Hi
I’m porting a Tensorflow model to PyTorch in order to use it as an initialization.
It mainly consists of Conv3D and LayerNorm.
I have copied the weights to my PyTorch model, but I am not sure if I have done it correctly.
I followed this guide:
And did the following:
- Load the weights with the following code and find their corresponding layers.
tf_vars = []
init_vars = tf.train.list_variables(ckpt_path)
for name, shape in init_vars:
array = tf.train.load_variable(ckpt_path, name)

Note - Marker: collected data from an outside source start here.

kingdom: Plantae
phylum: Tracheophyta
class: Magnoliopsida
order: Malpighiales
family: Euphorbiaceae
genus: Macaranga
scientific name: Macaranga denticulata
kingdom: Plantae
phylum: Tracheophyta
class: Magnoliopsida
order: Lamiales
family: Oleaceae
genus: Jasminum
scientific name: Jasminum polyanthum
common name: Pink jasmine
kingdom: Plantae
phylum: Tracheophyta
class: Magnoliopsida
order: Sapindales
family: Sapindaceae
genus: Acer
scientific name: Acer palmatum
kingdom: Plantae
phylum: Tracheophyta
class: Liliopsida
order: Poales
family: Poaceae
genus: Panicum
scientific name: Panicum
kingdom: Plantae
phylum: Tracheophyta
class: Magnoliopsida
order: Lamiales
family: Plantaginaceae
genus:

tf_vars.append((name, array.squeeze()))
-
Assign the weights to the corresponding Conv3D layers
And permute them with [4, 3, 0, 1, 2]
My knowledge is that PyTorch stores weights in [out_channels, in_channels, depth, height, width] order.
And Tensorflow stores weights in [depth, height, width, in_channels, out_channels] order.
So I first permute the Tensorflow array to fit the PyTorch format. -
Use GroupNorm with only 1 group to simulate LayerNorm’s behavior in Tensorflow
Because LayerNorm in PyTorch acts a bit weird for images, I use GroupNorm’s implementation instead.
The weights (gamma) and bias (beta) are assigned accordingly.
Are the above correct? If so, then I think the problem would be in the implementation.
If not, please let me know which is incorrect.
Thanks in advance.